O Governo resistiu até onde conseguiu para evitar o escrutínio dos cidadãos, mas Bruxelas não permitiu (e bem) e o Plano de Recuperação e Resiliência (PRR) estará mesmo em consulta pública até ao próximo mês.

Este é sem dúvida um documento essencial para o futuro do nosso país. O Governo tem afirmado que será a “vitamina” que nos vai ajudar a sair da crise, a retomar o crescimento económico, a convergir com a Europa e a tornar o país mais resiliente, verde e digital. Será?
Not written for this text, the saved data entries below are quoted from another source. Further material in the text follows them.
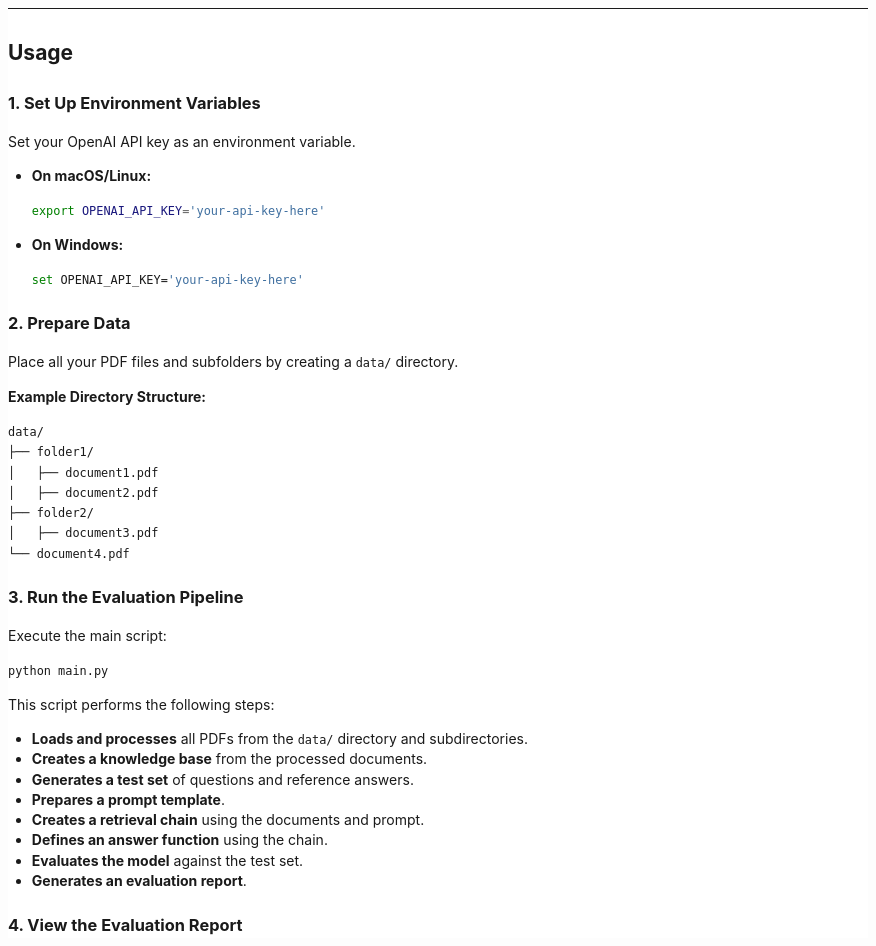 
---

## Usage

### 1. Set Up Environment Variables

Set your OpenAI API key as an environment variable.

- **On macOS/Linux:**

  ```bash
  export OPENAI_API_KEY='your-api-key-here'
  ```
- **On Windows:**

  ```bash
  set OPENAI_API_KEY='your-api-key-here'
  ```

### 2. Prepare Data

Place all your PDF files and subfolders by creating a  `data/` directory.

**Example Directory Structure:**

```
data/
├── folder1/
│   ├── document1.pdf
│   ├── document2.pdf
├── folder2/
│   ├── document3.pdf
└── document4.pdf
```

### 3. Run the Evaluation Pipeline

Execute the main script:

```bash
python main.py
```

This script performs the following steps:

- **Loads and processes** all PDFs from the `data/` directory and subdirectories.
- **Creates a knowledge base** from the processed documents.
- **Generates a test set** of questions and reference answers.
- **Prepares a prompt template**.
- **Creates a retrieval chain** using the documents and prompt.
- **Defines an answer function** using the chain.
- **Evaluates the model** against the test set.
- **Generates an evaluation report**.

### 4. View the Evaluation Report
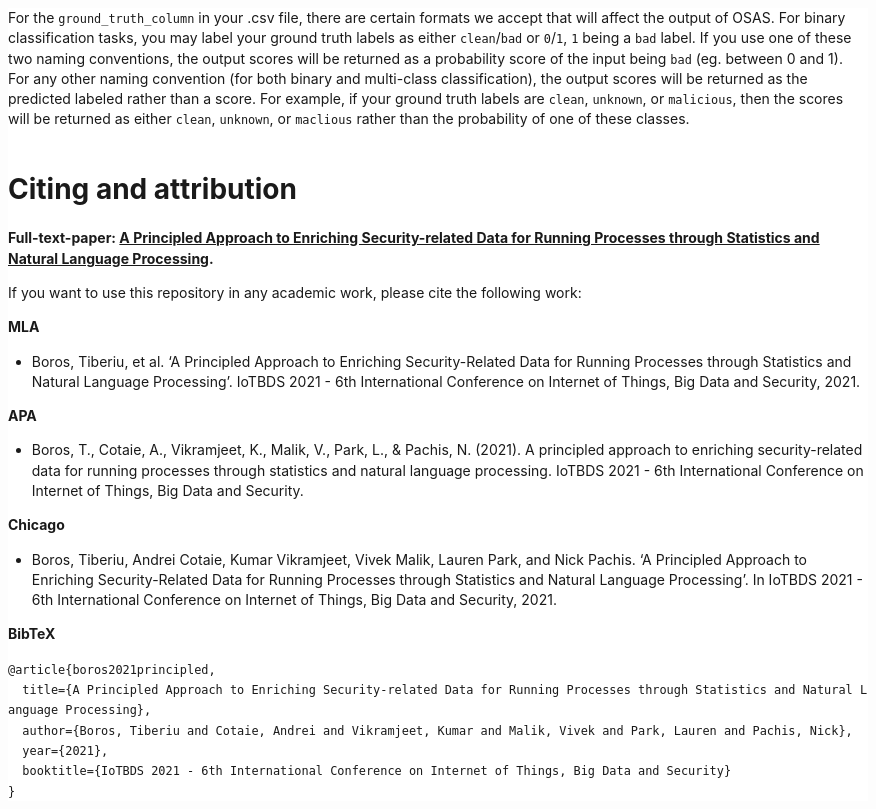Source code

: For the `ground_truth_column` in your .csv file, there are certain formats we accept that will affect the output of OSAS. For binary classification tasks, you may label your ground truth labels as either `clean`/`bad` or `0`/`1`, `1` being a `bad` label. If you use one of these two naming conventions, the output scores will be returned as a probability score of the input being `bad` (eg. between 0 and 1). For any other naming convention (for both binary and multi-class classification), the output scores will be returned as the predicted labeled rather than a score. For example, if your ground truth labels are `clean`, `unknown`, or `malicious`, then the scores will be returned as either `clean`, `unknown`, or `maclious` rather than the probability of one of these classes.


# Citing and attribution

**Full-text-paper: [A Principled Approach to Enriching Security-related Data for Running Processes through Statistics and Natural Language Processing](https://www.scitepress.org/Papers/2021/103814/103814.pdf).**

If you want to use this repository in any academic work, please cite the following work:

**MLA**
  * Boros, Tiberiu, et al. ‘A Principled Approach to Enriching Security-Related Data for Running Processes through Statistics and Natural Language Processing’. IoTBDS 2021 - 6th International Conference on Internet of Things, Big Data and Security, 2021.

**APA**
  * Boros, T., Cotaie, A., Vikramjeet, K., Malik, V., Park, L., & Pachis, N. (2021). A principled approach to enriching security-related data for running processes through statistics and natural language processing. IoTBDS 2021 - 6th International Conference on Internet of Things, Big Data and Security. 

**Chicago**
  * Boros, Tiberiu, Andrei Cotaie, Kumar Vikramjeet, Vivek Malik, Lauren Park, and Nick Pachis. ‘A Principled Approach to Enriching Security-Related Data for Running Processes through Statistics and Natural Language Processing’. In IoTBDS 2021 - 6th International Conference on Internet of Things, Big Data and Security, 2021.
    
**BibTeX**

```text
@article{boros2021principled,
  title={A Principled Approach to Enriching Security-related Data for Running Processes through Statistics and Natural Language Processing},
  author={Boros, Tiberiu and Cotaie, Andrei and Vikramjeet, Kumar and Malik, Vivek and Park, Lauren and Pachis, Nick},
  year={2021},
  booktitle={IoTBDS 2021 - 6th International Conference on Internet of Things, Big Data and Security}
}
```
O PRR que Portugal apresentou para aceder às verbas comunitárias e fazer face às consequências da pandemia de Covid-19 prevê 36 reformas e 77 investimentos nas áreas sociais, clima e digitalização, correspondentes a um total de 13,9 mil milhões de euros de subvenções e 2,7 mil milhões de empréstimos europeus. Depois de um rascunho apresentado às instâncias europeias em outubro passado, quatro meses após as negociações comunitárias, o Governo inicia agora – e muito a contragosto – o processo de consulta pública, com uma versão preliminar e resumida do PRR. Nesta nova versão preliminar, pretendem-se estipular empréstimos de 2,4 mil milhões de euros para as áreas da habitação e do investimento e ainda de 300 milhões de euros para a mobilidade sustentável.
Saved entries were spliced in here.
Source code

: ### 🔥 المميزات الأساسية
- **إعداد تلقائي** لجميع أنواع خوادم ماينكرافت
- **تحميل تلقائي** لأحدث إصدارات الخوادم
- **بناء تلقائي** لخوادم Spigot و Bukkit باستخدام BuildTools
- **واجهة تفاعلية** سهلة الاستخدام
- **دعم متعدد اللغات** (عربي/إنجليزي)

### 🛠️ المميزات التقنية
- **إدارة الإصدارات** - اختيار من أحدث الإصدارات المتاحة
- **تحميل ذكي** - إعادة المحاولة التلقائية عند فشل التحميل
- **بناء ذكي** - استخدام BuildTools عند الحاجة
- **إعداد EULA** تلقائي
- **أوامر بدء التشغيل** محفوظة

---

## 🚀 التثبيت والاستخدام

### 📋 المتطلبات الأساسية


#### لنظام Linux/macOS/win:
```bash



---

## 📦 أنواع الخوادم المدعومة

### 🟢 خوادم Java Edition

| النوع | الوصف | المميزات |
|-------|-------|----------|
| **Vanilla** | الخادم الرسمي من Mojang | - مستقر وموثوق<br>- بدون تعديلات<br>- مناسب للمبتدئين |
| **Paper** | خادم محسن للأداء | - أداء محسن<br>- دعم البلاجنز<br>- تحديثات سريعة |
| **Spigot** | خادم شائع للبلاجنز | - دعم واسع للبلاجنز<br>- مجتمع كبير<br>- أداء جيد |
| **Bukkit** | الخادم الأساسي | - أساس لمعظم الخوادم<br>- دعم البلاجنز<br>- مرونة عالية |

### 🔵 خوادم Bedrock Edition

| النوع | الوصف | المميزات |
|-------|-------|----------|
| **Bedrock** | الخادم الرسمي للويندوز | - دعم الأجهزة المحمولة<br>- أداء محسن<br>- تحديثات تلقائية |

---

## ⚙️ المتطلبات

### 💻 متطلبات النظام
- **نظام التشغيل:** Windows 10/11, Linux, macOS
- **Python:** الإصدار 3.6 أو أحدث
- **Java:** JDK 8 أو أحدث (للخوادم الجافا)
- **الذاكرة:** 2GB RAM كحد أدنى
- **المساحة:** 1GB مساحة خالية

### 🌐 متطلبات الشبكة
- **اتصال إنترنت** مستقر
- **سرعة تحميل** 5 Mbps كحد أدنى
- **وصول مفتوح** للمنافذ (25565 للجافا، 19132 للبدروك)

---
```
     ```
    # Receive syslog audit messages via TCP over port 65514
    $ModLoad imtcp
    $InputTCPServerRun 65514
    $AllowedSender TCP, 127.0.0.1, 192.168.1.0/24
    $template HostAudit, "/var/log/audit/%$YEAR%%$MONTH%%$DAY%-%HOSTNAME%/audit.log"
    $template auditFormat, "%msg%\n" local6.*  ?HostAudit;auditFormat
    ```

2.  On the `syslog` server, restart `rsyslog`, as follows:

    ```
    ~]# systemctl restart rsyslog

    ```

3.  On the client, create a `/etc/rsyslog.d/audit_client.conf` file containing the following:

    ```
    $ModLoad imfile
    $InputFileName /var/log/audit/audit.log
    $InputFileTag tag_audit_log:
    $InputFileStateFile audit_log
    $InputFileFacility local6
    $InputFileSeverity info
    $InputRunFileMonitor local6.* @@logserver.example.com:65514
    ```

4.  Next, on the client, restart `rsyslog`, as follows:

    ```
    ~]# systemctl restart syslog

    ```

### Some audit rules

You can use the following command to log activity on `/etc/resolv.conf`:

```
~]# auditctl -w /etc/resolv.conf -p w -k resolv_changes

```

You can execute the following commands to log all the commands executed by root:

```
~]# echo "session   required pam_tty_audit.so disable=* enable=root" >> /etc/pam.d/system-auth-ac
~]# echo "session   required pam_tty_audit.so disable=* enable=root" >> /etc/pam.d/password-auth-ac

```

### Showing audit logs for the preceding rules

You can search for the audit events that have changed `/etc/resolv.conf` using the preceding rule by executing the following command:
Acontece que esta nova versão é substancialmente diferente daquela que foi entregue em outubro último à Comissão Europeia. António Costa disse então que apenas pretendia recorrer “integralmente” às subvenções e não era claro na intenção de aceder a empréstimos comunitários, muito embora equacionasse o recurso ao Fundo de Recuperação Europeu para realizar investimentos de 4,3 mil milhões de euros em habitação pública acessível, apoio às empresas e transportes. Certo é que no pacote global à época transmitido, seria a soma das duas componentes financeiras, no montante de 18,2 mil milhões de euros, sendo que agora o global não excede os 16,6 mil milhões.

Apesar de não se apresentar para a consulta pública o necessário quadro e estudo aprofundado dos impactos macroeconómicos de mais endividamento do país, que merece muita e muita prudência – e talvez por isso – terá sido a Europa a travar as intenções iniciais do Governo, em mais de 1.600 milhões de euros de empréstimos, porque a dívida de Portugal começara a não ser sustentável.

No auge da crise pandémica, o Governo vem anunciar e colocar a consulta pública como se gastará e irá distribuir o dinheiro da chamada “bazuca” europeia. Trata-se de muito dinheiro, e de nada adianta o Governo apresentar planos e mais planos se estes não forem direcionados para as empresas e para as pessoas. Sim, estas devem ser as prioridades nacionais. Pois nada é mais absurdo do que aplicar o dinheiro que nos é dado e algum que teremos de pedir emprestado, a combater uma crise sanitária sem paralelo, para não morrermos da doença nem da cura, do que aplicar uma fatia considerável desta “bazuca “a capitalizar apenas empresas do Estado, como a TAP, a CP, ou a Efacec, ou a restruturar os serviços do Estado, tentando agora fazer tudo o que não foi feito, nos últimos anos, com o dinheiro dos nossos impostos.

Se este plano não conseguir dar resposta às necessidades do país, no que se refere à criação de formas de capitalização empresarial para gerar riqueza e de postos de trabalho, não passará de mais um plano. E de uma oportunidade perdida.